→ **Try it**: Please gather every line in the records below that contains the word "from", treating uppercase and lowercase letters as different.

*** Begin section ***

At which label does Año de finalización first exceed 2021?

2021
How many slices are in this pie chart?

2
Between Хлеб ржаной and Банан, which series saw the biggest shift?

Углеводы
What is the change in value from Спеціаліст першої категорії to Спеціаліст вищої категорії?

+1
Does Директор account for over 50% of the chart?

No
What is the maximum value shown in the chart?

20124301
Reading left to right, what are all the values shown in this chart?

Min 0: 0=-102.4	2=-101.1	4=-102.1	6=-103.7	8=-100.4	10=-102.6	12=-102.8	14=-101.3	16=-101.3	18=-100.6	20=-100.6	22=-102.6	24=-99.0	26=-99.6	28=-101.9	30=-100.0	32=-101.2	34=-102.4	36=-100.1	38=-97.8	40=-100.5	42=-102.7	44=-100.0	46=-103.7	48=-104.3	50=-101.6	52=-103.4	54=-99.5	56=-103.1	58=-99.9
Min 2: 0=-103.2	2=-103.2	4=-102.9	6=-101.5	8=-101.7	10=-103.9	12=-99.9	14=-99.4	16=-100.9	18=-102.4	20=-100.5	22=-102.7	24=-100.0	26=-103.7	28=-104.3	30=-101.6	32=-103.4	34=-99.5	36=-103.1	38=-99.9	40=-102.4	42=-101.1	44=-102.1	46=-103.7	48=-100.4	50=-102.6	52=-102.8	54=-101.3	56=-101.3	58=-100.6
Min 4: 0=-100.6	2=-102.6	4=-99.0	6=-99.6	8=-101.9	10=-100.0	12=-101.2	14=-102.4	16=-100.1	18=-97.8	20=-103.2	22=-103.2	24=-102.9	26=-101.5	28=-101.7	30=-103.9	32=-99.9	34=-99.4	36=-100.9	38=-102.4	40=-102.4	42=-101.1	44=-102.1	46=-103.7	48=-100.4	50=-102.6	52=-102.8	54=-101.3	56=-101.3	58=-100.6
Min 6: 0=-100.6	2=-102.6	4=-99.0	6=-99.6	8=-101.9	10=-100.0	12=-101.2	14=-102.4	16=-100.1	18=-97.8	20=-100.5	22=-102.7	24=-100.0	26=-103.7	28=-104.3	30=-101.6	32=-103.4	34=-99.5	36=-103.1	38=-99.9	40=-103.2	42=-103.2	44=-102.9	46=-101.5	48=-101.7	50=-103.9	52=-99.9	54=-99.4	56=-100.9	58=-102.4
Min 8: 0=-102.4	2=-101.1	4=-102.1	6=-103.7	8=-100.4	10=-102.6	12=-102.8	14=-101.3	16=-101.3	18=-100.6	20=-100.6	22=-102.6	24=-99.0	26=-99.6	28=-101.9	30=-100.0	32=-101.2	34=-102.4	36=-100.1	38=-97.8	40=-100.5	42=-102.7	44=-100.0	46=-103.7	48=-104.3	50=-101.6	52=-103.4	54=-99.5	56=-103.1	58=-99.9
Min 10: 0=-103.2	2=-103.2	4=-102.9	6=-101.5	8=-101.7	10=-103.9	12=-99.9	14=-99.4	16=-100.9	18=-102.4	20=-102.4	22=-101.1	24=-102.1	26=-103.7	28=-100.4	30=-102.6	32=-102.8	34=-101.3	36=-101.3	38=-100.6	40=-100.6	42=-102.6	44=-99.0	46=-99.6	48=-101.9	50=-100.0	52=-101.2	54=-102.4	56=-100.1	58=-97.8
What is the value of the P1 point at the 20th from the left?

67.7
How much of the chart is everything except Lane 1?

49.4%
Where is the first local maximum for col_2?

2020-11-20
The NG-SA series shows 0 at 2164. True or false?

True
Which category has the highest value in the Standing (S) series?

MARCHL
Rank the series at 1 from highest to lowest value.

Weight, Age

*** End section ***

→ **Result of this task**:
What is the change in value from Спеціаліст першої категорії to Спеціаліст вищої категорії?
What is the value of the P1 point at the 20th from the left?
Rank the series at 1 from highest to lowest value.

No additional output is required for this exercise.